The River Bann (Irish: An Bhanna) is the longest river in Ulster, the total length being 80 miles (129km). The river winds its way from the south east corner of the country to the northwest coast, pausing in the middle to widen into the enormous Lough Neagh.
The river has played an important part in the industrialisation of the north of Ireland, especially in the Linen Industry. Today Salmon and Eel fisheries are the most important economic features of the river.
This stretch of the River Bann extends from Point of Whitecoat to Lough Neagh. It is one of the best known coarse fisheries in Europe, with the reaches in the Portadown town area established as big match venues. The Department has provided an attractive path along the boulevard on the West bank from Point of Whitecoat to the boathouse.
Craigavon Borough Council has provided a footpath from the boathouse through Shillington's Stretch, which they have developed mainly for pleasure anglers. Other stretches are frequently used for competitions. The Council has also developed an amenity area and constructed a number of fishing stands, including some for use by disabled anglers in the Council Stretch of Hoy's Meadow.

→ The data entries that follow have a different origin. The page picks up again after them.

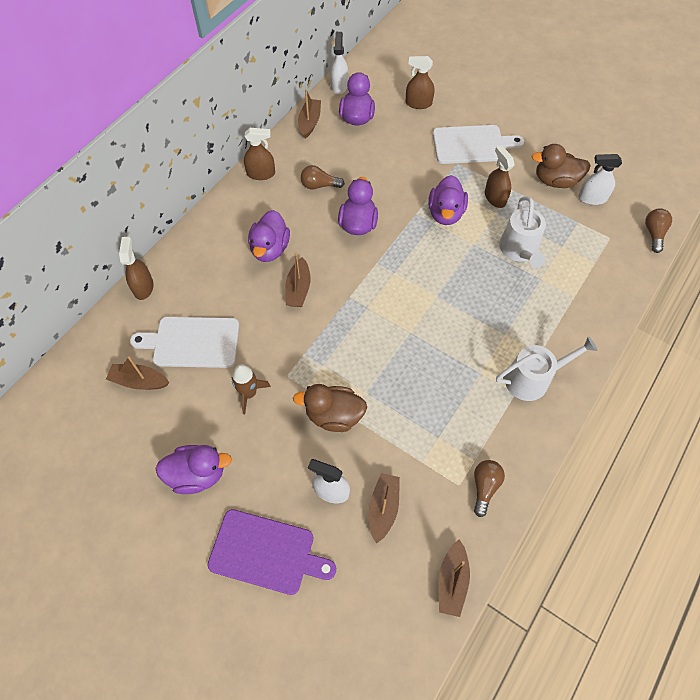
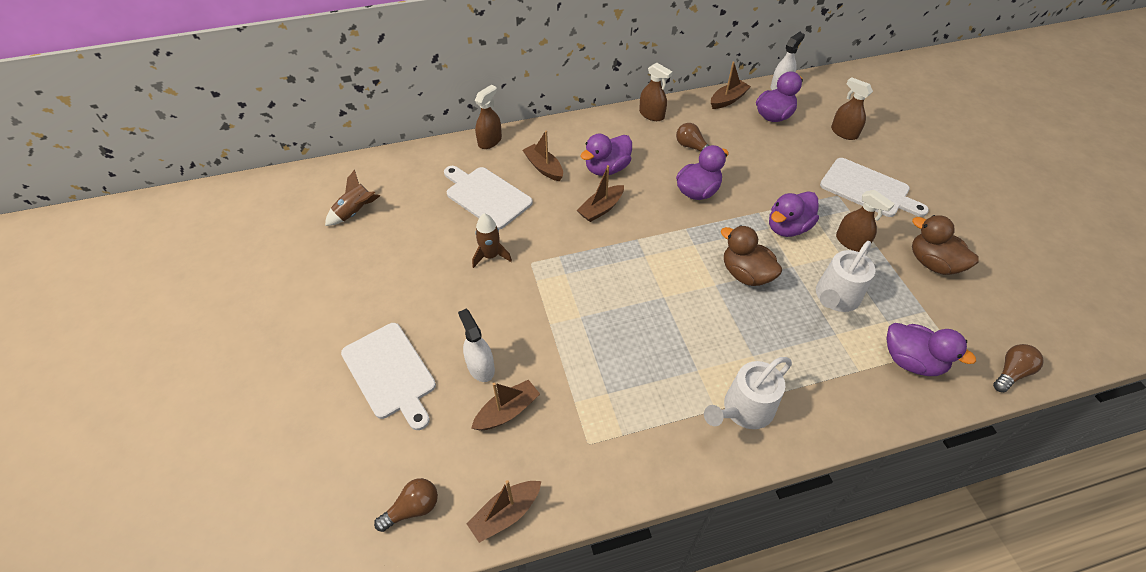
camera: 40 degrees right, 10 degrees down
brown boat [106,356,169,390] -> brown boat moved to [522,131,563,181]
purple duck [155,445,232,494] -> purple duck moved to [886,323,976,376]
purple cutting board [207,509,336,595] -> white cutting board [341,323,436,430]
brown duck [293,384,367,432] -> brown duck moved to [721,225,782,286]
brown light bulb [474,460,505,517] -> brown light bulb moved to [374,478,438,532]
brown spray bottle [485,145,515,208] -> brown spray bottle turned 120 degrees clockwise [836,190,895,252]
white watering can [496,336,598,401] -> white watering can turned 120 degrees clockwise [704,357,792,429]
white spray bottle [578,154,622,205] -> none
none -> brown rocket [325,170,380,226]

The Lower Bann drains the 250 square miles of Lough Neagh and all the salmon entering the huge system pass through it on their way upstream. The river is slow flowing but there are weirs and lock gates which create holding pools for fish as at Carnroe which provides salmon catches to rival anything in the country.
Two main tributaries of the Lower Bann, the Agivey and the Clady provide good sport when water levels are right with the Agivey being a highly productive small salmon river.